ABSTRACT

Providing offsets has become a major part of the international trade in arms, but there is debate over how substantive the benefits of offsets are. Questions have been raised about the accuracy of the estimated benefits to the economy (e.g., the actual value-added as compared to the purported value-added) and about what sort of linkages offsets form with the economy. This debate is of particular importance in South Africa where a large defense offset deal, on the order of $5 billion, announced in late 1998, is now taking shape in terms of the conceptualization and implementation of projects. The arms-related offset package-called the Strategic Defense Program-is one of the government’s expanding set of industrial participation projects. It includes both defense-related countertrade investment (the Defense Industrial Participation or DIP scheme) and nondefense related investment (the National Industrial Participation or NIP scheme). Both types of offsets, but especially the former, have been promoted by public and pri vate sector protagonists as a significant stimulus to industrial and developmental investment.
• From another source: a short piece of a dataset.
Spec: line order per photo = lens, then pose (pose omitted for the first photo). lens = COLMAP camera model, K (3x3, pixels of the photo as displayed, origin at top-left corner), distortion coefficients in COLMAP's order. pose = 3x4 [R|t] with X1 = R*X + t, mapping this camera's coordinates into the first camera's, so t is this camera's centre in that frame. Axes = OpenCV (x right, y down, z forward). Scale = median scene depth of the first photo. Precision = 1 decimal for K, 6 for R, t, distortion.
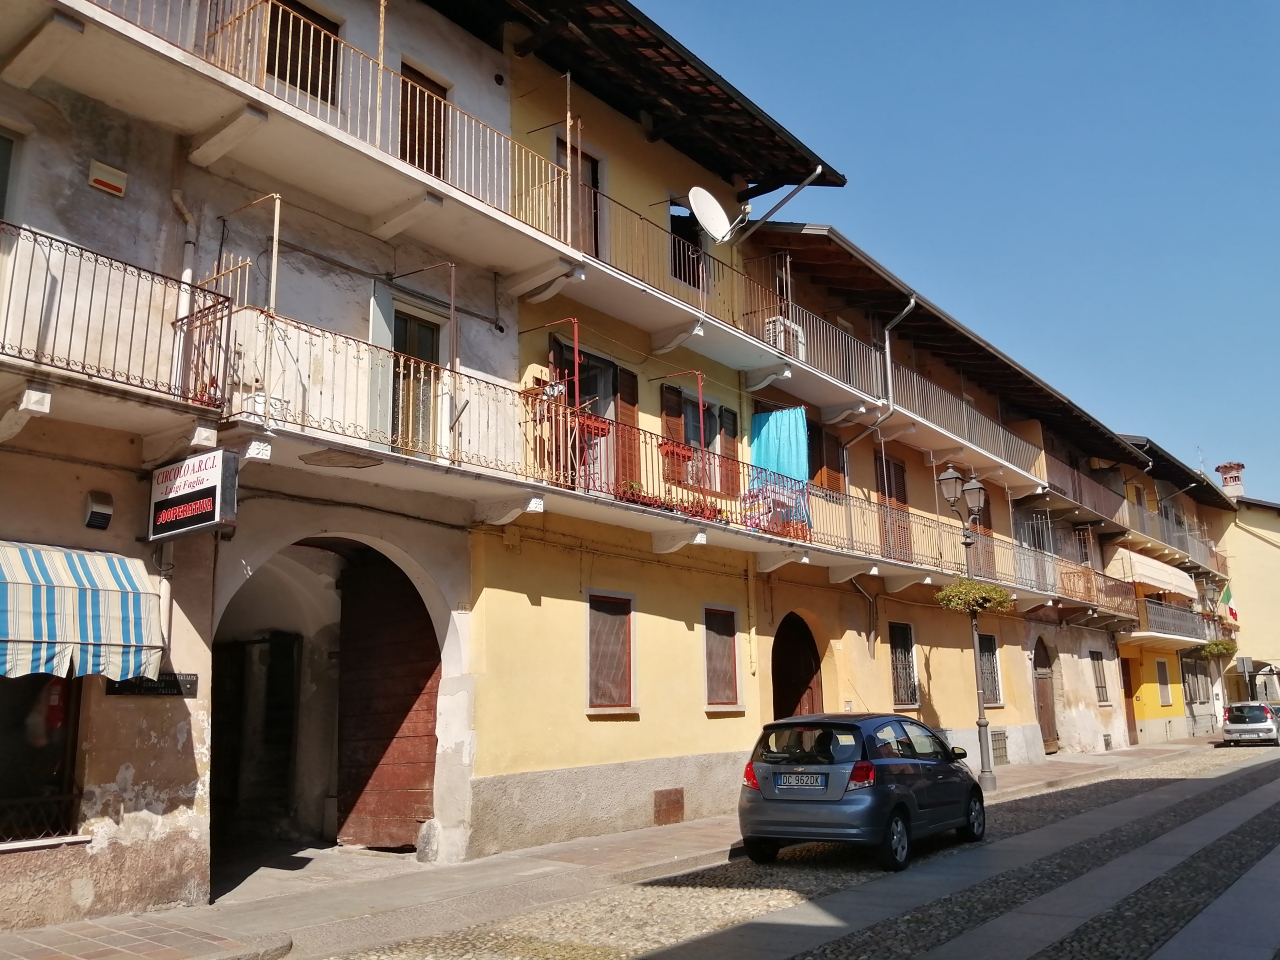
lens RADIAL K [[1043.2, 0, 632.4], [0, 1043.2, 475.4], [0, 0, 1]] dist [0.031449, -0.049716]
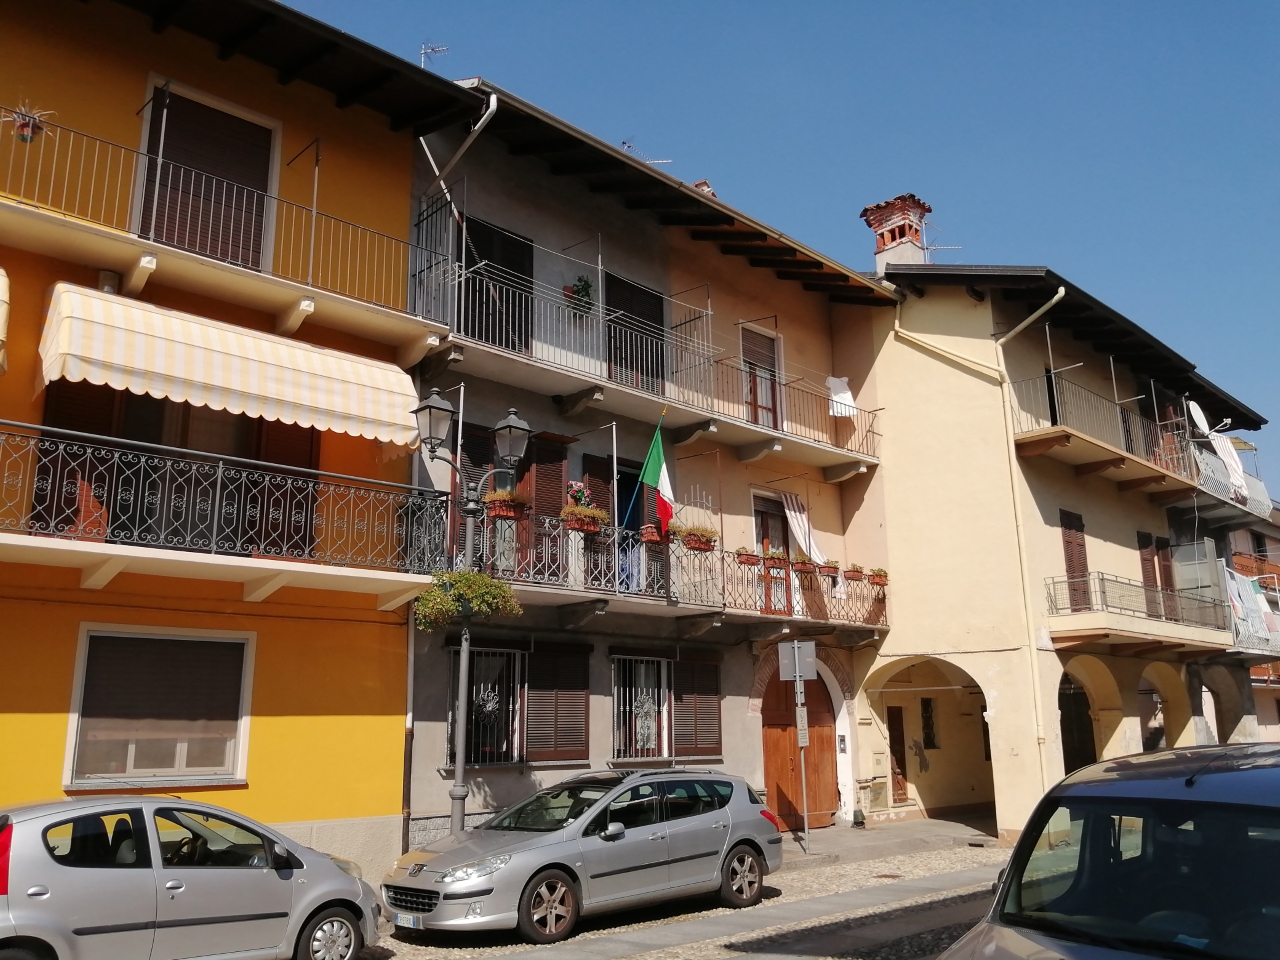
lens RADIAL K [[1043.2, 0, 632.4], [0, 1043.2, 475.4], [0, 0, 1]] dist [0.031449, -0.049716]
pose [[0.985716, -0.050142, -0.160780, 1.110699], [0.043957, 0.998159, -0.041798, 0.241541], [0.162579, 0.034134, 0.986105, 1.174419]]
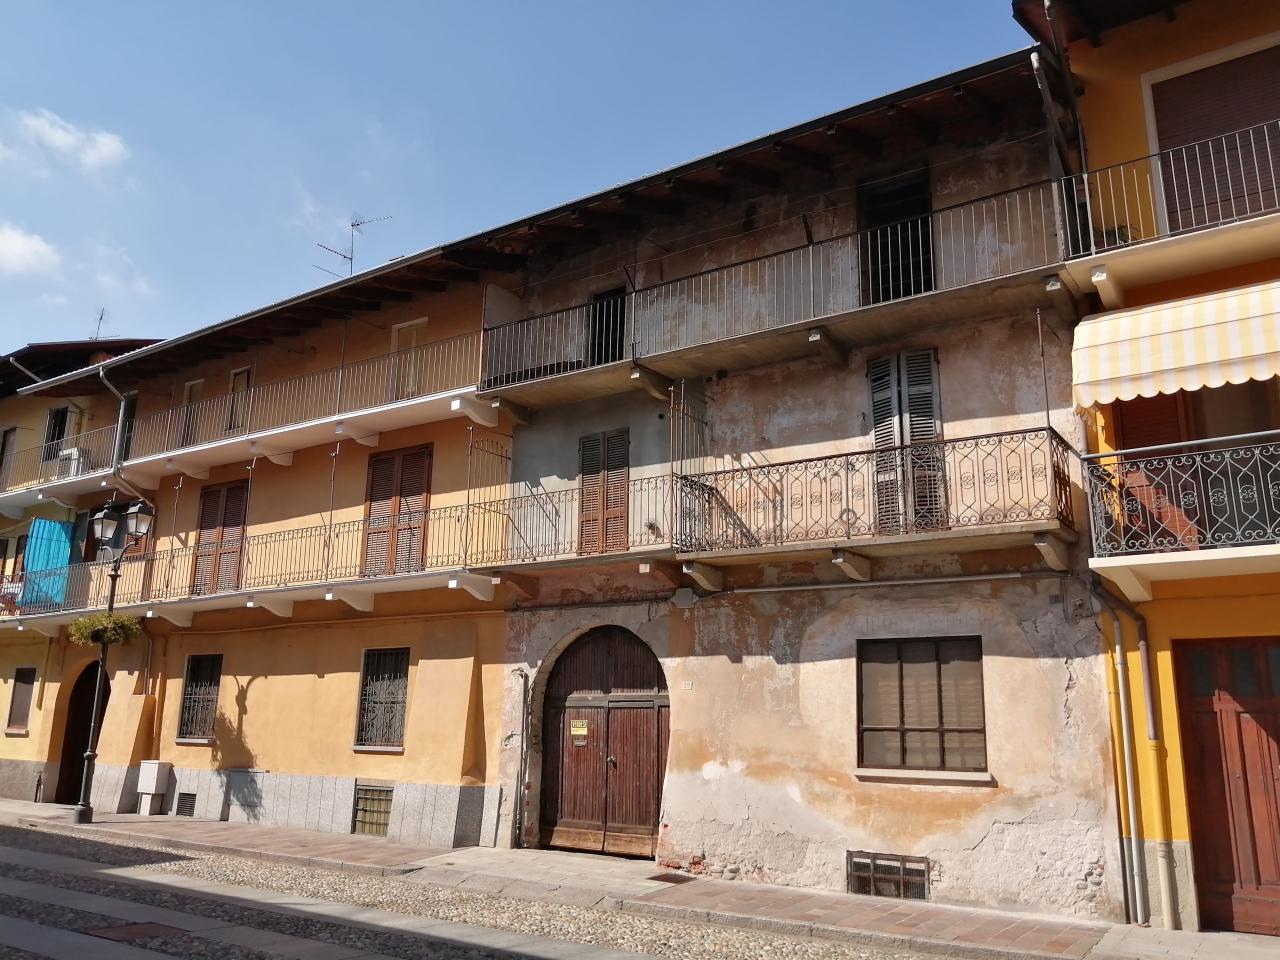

The job creation element is also emphasized, although now less vigorously so than during the inception of the program.1 This chapter makes an original contribution to the literature in that it examines some of the purported offset-benefit issues at the regional and local levels.2 The chapter consists of three case studies, prefaced by an overview of South Africa’s regions and the relation between its regional development planning and the recent arms trade offset deal.